Austria for the Austrians

THE appeal of nationalists in Europe continues, as elections Sunday in Austria shows. Jorg Haider's right-wing Freedom Party scored the biggest upset in Austrian politics in two decades, unseating a two-party centrist coalition that had ruled in Vienna for eight years. Mr. Haider is a charismatic 44-year-old leader whose electric rhetoric against immigrants and pro-Nazi-era sentiments got him expelled by his colleagues from Austria's federal assembly in 1991. But now he is back.

Running on a platform that blames foreigners for Austria's problems and opposes Austria's scheduled Jan. 1, 1995, entry into the European Union, the Freedom Party scored nearly 23 percent of the vote (it had 12 percent in 1986).

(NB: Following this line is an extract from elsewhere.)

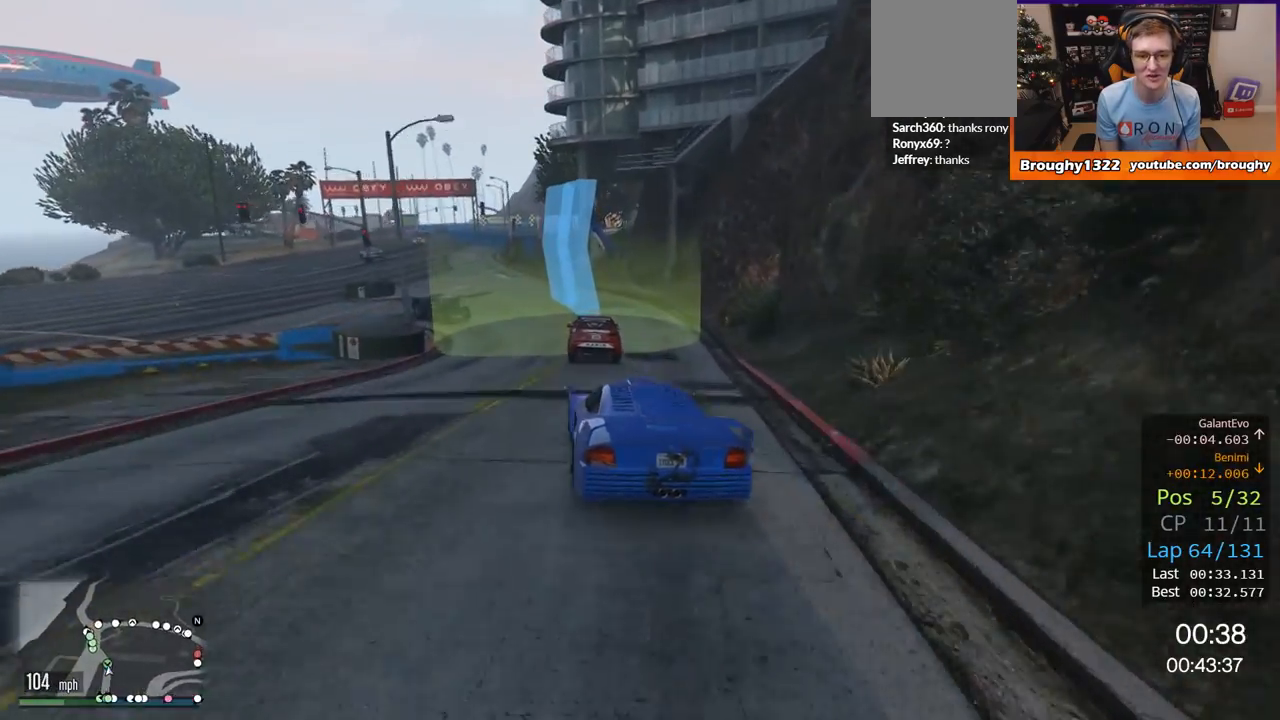
{"buttons": ["R2"], "left_stick": "left", "right_stick": "center", "events": [[117, "left_stick", "center"], [234, "left_stick", "up-left"], [384, "left_stick", "center"], [467, "left_stick", "left"]]}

Haider's party does not have enough parliamentary seats to seize power. But it has forced Austrian Chancellor Franz Vranitzky's government to resign and take a caretaker role until a new coalition is formed. Haider says he will be strong enough to take the chancellory in 1998.

Part of the blame for the rise of the rightist politics Haider represents must go to the too-comfortable position of Austria's mainstream parties, which have changed little. Without an overt crisis, but with a stronger nationalist tone in the air after the cold war, the vote for Haider is seen as a vote for something: Austria for the Austrians. Never mind that Freedom Party chiefs don't outline how their antiforeigner programs would actually work in an economy that relies on immigrant labor. The kind of sophisticated, smiling, but sharp-edged TV talk Haider uses leaves many older politicians looking stodgy or ineffectual. Like many of the new nationalists in Europe, Haider plays off a younger generation impatient with the broader liberal values of the postwar years; he also appeals to a nascent fear among the older generation that Austrian traditions are undermined by cosmopolitans and ``Auslander.''

The Haider types make extremism seem reasonable or understandable. This is dangerous. Centrists and chamber of commerce equivalents say there is nothing to be concerned about so long as other parties do well. But no other party is growing so fast.